Turkey election: Ruling AKP regains majority

  • Published
Media caption,

Supporters of AKP took to the streets in Ankara as Gavin Hewitt reports

Turkey's ruling Justice and Development Party (AKP) has won a critical parliamentary election, regaining the majority it lost in June.

With almost all ballots counted, the state-run Anadolu news agency said the AKP had won 49.4% of the vote, with the main opposition CHP on 25.4%.

President Recep Tayyip Erdogan said voters had "shown that they prefer action and development to controversy".

The pro-Kurdish HDP crossed the 10% threshold needed to claim seats.

The nationalist MHP will also take seats in Ankara.

In a statement, President Erdogan said the electorate had "given proof of their strong desire for the unity and integrity" of Turkey.

Early on Monday, he called on the world to respect Turkey's national will.

Erdogan: Turkey's bruised battler

Lira strengthens after result

Turkey election: As it happened

Mr Erdogan called the vote after the AKP lost its parliamentary majority for the first time in 13 years in June and attempts to form a coalition government failed.

Speaking from the balcony of the AKP headquarters in the capital, Prime Minister Ahmet Davutoglu welcomed the new result, saying: "You saw the dirty games played in our country, and you have changed the game".

Turkey initial election results

316

seats in parliament for Justice and Development Party (AKP)

  • 134 for Republican People's Party (CHP)

  • 59 for People's Democratic Party (HDP)

  • 41 for Nationalist Movement Party (MHP)

With almost all of the results counted, the AKP had won substantially more than the 276 seats needed in order to form a government alone.

However, it fell 14 seats short of the number needed to call a referendum on changing the constitution and increasing the powers of the president, AKP founder Recep Tayyip Erdogan.

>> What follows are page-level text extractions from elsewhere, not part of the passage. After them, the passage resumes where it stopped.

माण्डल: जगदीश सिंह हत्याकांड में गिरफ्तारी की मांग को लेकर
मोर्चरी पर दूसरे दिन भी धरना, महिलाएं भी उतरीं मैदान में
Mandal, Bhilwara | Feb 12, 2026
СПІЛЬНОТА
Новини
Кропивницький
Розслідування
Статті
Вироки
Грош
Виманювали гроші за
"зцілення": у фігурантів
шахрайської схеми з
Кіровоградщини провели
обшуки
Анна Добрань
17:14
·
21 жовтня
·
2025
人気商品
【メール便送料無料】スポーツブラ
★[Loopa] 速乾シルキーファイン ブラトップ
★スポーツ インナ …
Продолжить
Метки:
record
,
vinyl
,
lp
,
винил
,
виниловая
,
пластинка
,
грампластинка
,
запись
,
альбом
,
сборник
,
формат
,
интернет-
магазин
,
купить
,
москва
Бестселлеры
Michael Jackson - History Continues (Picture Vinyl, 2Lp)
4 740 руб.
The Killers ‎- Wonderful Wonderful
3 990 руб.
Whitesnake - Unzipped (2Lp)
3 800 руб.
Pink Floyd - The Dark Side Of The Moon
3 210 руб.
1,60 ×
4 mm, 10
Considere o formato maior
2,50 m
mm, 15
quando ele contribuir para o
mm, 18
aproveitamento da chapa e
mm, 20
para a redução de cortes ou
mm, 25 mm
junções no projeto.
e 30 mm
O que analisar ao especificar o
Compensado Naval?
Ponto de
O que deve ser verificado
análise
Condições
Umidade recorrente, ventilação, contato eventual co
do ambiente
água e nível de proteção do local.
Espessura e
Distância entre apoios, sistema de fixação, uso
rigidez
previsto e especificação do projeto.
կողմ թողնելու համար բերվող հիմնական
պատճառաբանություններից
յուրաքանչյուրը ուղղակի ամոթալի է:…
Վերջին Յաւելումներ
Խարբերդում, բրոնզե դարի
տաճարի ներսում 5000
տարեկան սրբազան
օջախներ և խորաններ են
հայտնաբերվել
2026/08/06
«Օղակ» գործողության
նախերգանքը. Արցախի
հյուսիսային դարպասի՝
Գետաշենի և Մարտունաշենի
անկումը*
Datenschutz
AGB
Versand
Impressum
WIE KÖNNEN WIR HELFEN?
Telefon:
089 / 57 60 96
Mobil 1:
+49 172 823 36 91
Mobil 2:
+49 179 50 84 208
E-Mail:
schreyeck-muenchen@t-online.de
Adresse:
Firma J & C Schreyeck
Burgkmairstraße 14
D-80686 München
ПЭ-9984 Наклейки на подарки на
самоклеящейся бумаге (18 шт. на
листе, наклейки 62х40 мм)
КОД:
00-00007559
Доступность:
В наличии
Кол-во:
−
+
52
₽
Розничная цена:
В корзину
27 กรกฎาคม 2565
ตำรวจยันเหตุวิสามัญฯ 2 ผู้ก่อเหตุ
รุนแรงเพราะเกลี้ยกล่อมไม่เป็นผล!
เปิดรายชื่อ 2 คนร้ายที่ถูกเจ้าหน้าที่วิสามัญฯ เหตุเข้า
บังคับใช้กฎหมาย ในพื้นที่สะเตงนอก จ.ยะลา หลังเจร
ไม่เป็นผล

With 60 more seats, the government would have been able to bring in those changes without a referendum.

The AKP's opponents had said the vote was a chance to curb what it sees as the increasingly authoritarian tendencies of Mr Erdogan.

Analysis: Mark Lowen, BBC News, Ankara

Image source, Getty Images

After its shock landslide victory, the AK Party today begins the process of forming a new government, regaining the majority it lost in the election in June.

It almost equalled its best ever result, swaying voters with its message of stability after weeks of violence with the PKK Kurdish rebels.

There is now the hope that the two sides may be spurred to return to peace talks.

The Turkish currency, the lira, has rallied after a shaky few months, but an economic crisis could still loom.

There are also fears that the political polarisation stoked by President Erdogan could deepen and a clampdown on free speech worsen as the AK Party feels emboldened.

Anxiety overshadows campaign

Since elections in June, a ceasefire between the Turkish army and militants from the Kurdistan Workers Party (PKK) has collapsed after a suicide bombing in July by suspected Islamic State (IS) militants.

The attack near the border with Syria killed more than 30 Kurds.

Turkey then suffered its deadliest attack in its modern history when more than 100 people were killed after a peace rally in Ankara attended by mainly left-wing demonstrators, including many HDP supporters, was targeted by two suicide bombers.

The government said they were linked to IS.

Media caption,

There were violent protests in the mainly Kurdish city of Diyarbakir after the result

Critics have accused Mr Erdogan of renewing violence to curb support for the HDP - something the government denies.

One senior official from the HDP told Reuters news agency the partial results were "disappointing".

The HDP won 10.7% of the vote - enough to give it 59 parliamentary seats, 21 fewer than it claimed in June's election.

The party cancelled rallies following the Ankara attack, and its co-chairman Selahettin Demirtas said on Sunday that it had not been "a fair or equal election".

Clashes were reported in the mainly Kurdish city of Diyarbakir as the results were being counted. Reuters said police had fired tear gas at protesters throwing stones.